KFI, yang merupakan bagian dari proyek strategis nasional dalam mendukung hilirisasi sumber daya alam sesuai arahan Presiden RI, mengaku tengah berjuang mempertahankan operasional perusahaan di tengah fluktuasi harga komoditas dunia. Meski mendapat sorotan dari DPRD terkait aspek kesiapan kunjungan dan pelaksanaan CSR, pihak manajemen menyambut baik perhatian legislatif dan menjadikan masukan tersebut sebagai bahan evaluasi konstruktif.
“Kami sangat menghargai kehadiran Komisi IV dan masukan yang disampaikan. Ini menunjukkan adanya perhatian terhadap industri strategis seperti KFI yang telah menyerap ribuan tenaga kerja lokal,” ujar Owner Representatif PT KFI, Ardhi Soemargo.
KFI menegaskan bahwa sejak awal beroperasi, perusahaan telah berkomitmen pada prinsip keberlanjutan, baik dari sisi lingkungan hidup maupun sosial kemasyarakatan.
Hal ini ditunjukkan dengan kepatuhan terhadap regulasi seperti kepemilikan Surat Keterangan Kelayakan Lingkungan (SKKL) dari Kementerian Lingkungan Hidup dan pelaporan rutin melalui sistem elektronik (SIMPEL) oleh pihak ketiga bersertifikasi.
Di bidang CSR, KFI telah merealisasikan berbagai program nyata seperti dukungan terhadap kegiatan hari besar keagamaan, pembangunan jalan poros dan jalan beton, hingga pembangunan ekowisata di Penajam Paser Utara yang mendukung ekonomi lokal dan pariwisata.
“Kami menyadari CSR harus terus ditingkatkan. Tapi penting juga diingat bahwa keberlangsungan program sosial sangat tergantung pada stabilitas operasional perusahaan,” bebernya.
Kondisi ekonomi global yang tidak stabil telah memukul harga jual produk feronikel, berdampak langsung terhadap keberlanjutan operasional perusahaan.
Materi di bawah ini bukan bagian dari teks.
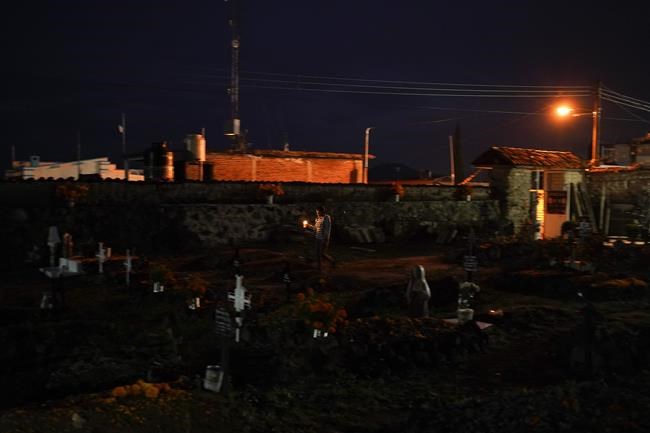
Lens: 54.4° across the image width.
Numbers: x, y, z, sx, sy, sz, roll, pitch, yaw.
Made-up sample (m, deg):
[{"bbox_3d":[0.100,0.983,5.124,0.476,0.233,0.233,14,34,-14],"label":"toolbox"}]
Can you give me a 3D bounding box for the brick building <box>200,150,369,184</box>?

Dari tiga line produksi yang dimiliki KFI, hanya satu yang saat ini masih berjalan. Jumlah tenaga kerja lokal juga harus disesuaikan dari sebelumnya 1.700 orang menjadi 774 orang. Sementara tenaga kerja asing turun dari 125 menjadi 69 orang.
“Ini bukan keputusan mudah, namun kami harus menjaga agar perusahaan tetap hidup. Untuk itu kami berharap adanya dukungan nyata dari pemerintah, baik dalam bentuk insentif, regulasi yang adaptif, maupun kebijakan yang pro-investasi,” jelasnya.
Terkait kritik DPRD tentang keterbukaan informasi dan prosedur kunjungan, manajemen KFI menjelaskan bahwa pembatasan akses ke area produksi murni dilakukan atas dasar prosedur keselamatan. Permintaan surat izin keselamatan merupakan langkah standar dalam industri berat untuk memastikan pengunjung masuk area kerja dengan perlindungan penuh.
“Kami tidak bermaksud menutup diri, hanya ingin memastikan bahwa keselamatan setiap orang termasuk tamu merupakan prioritas kami. Ke depan, kami akan tingkatkan koordinasi lebih baik agar semua pihak dapat bersinergi,” pungkas Ardhi.
Dengan posisi strategis sebagai bagian dari program hilirisasi nasional dan kontribusi nyata terhadap pembangunan daerah, PT KFI berharap sinergi antara legislatif, eksekutif, dan pelaku industri dapat terjalin lebih erat guna menghadapi tantangan bersama demi masa depan industri nikel dan kesejahteraan masyarakat Kaltim.